De modo que o nosso código de processo civil em vigor prevê, em seu artigo 145, que o juiz não possa julgar uma causa quando for amigo íntimo ou inimigo de qualquer das partes ou de seus advogados, ou quando tiver aconselhado a alguma das partes acerca do objeto da demanda.
Até aqui, dirá o leitor que não há nada que o surpreenda, porque um juiz que for amigo do autor ou do réu não pode evidentemente julgar a demanda, e deve se declarar suspeito.
Mas o que muito provavelmente surpreenderá o leitor, especialmente aquele não diretamente ligado aos negócios da justiça, é que a nossa jurisprudência entende que o juiz não pode ser obrigado a declarar o motivo de sua suspeição. Basta, pois, que o juiz diga: sou suspeito, e ponto final. E ninguém saberá o motivo da suspeição.

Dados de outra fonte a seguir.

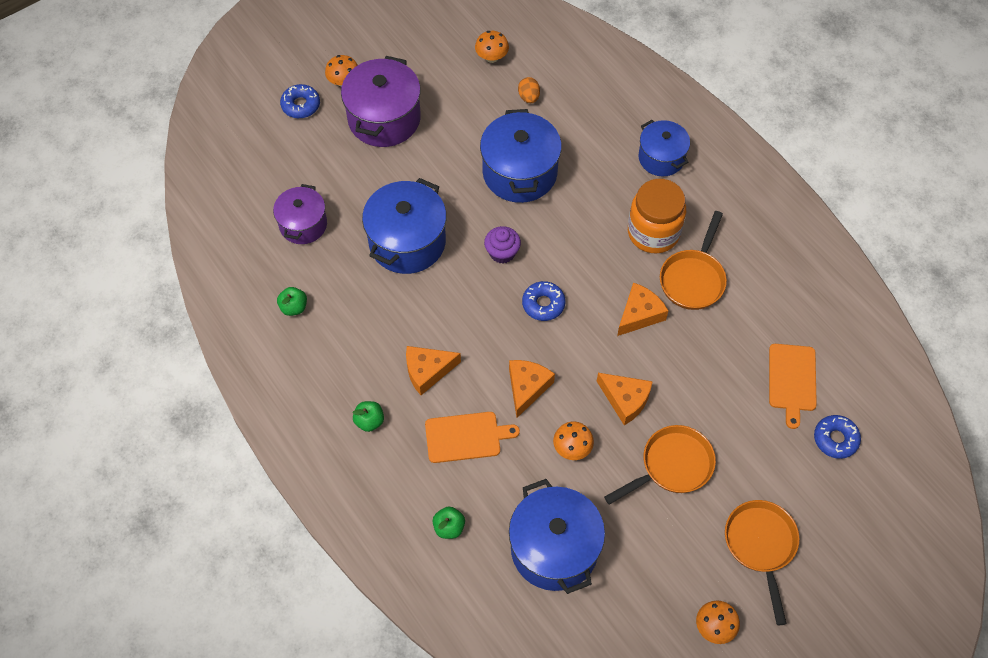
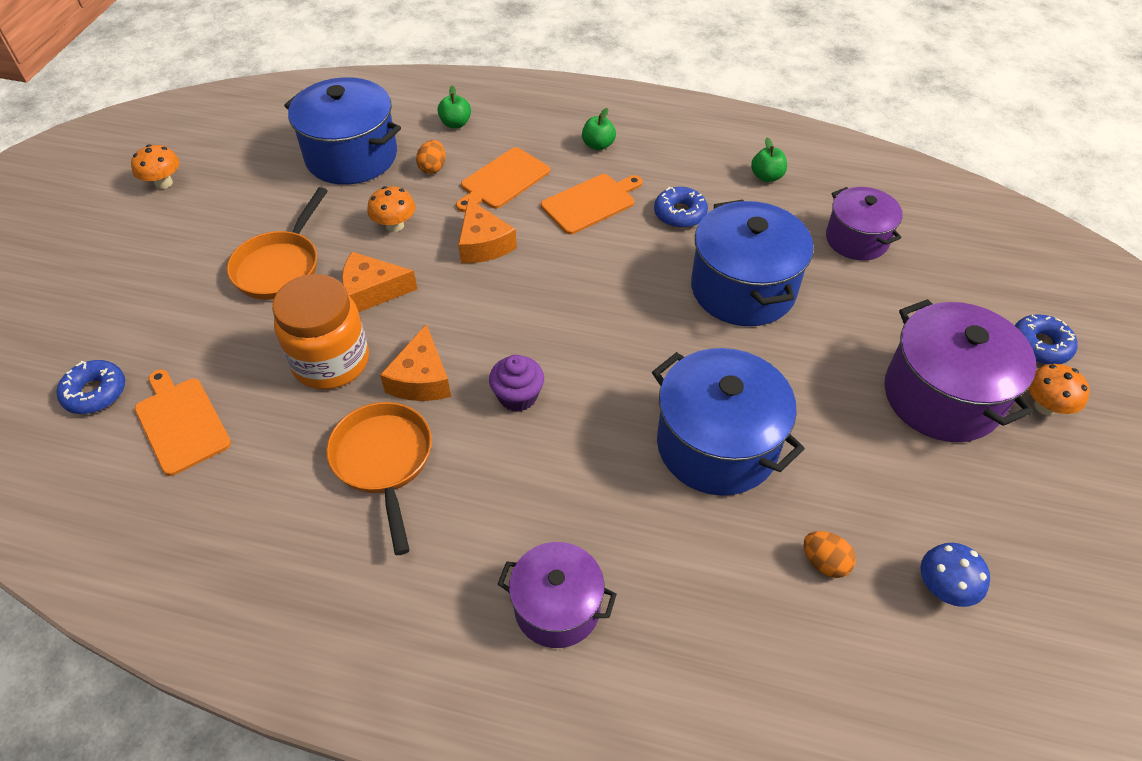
camera: 140 degrees right, 10 degrees down
(427, 371) = (591, 203): orange cheese -> orange cutting board
(492, 57) = (943, 588): orange mushroom -> blue mushroom
(502, 252) = (636, 342): purple cupcake -> purple cupcake (518, 396)
(504, 488) = (433, 168): none -> orange egg
(543, 304) = (539, 322): blue donut -> blue donut (680, 214)
(653, 232) = (480, 486): orange jar -> orange jar (331, 362)
(661, 158) = (557, 607): blue pot -> purple pot
(760, 546) = (145, 256): orange pan -> none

Alguém argumentará que o juiz, como qualquer ser humano, deve ter a sua vida íntima protegida. Ao que direi que a vida íntima do juiz passa a ser de interesse público quando diz respeito ao exercício de uma função pública, como pública é a função que ele exerce no processo. As partes e a sociedade em geral têm o direito de saber o motivo da suspeição.
Se o juiz se declara suspeito, deve ao mesmo tempo declarar o motivo da suspeição, e se não o faz, deve o tribunal a que pertença exigir essa declaração. Este é um truísmo que é tão evidente quando o que justifica a existência da suspeição.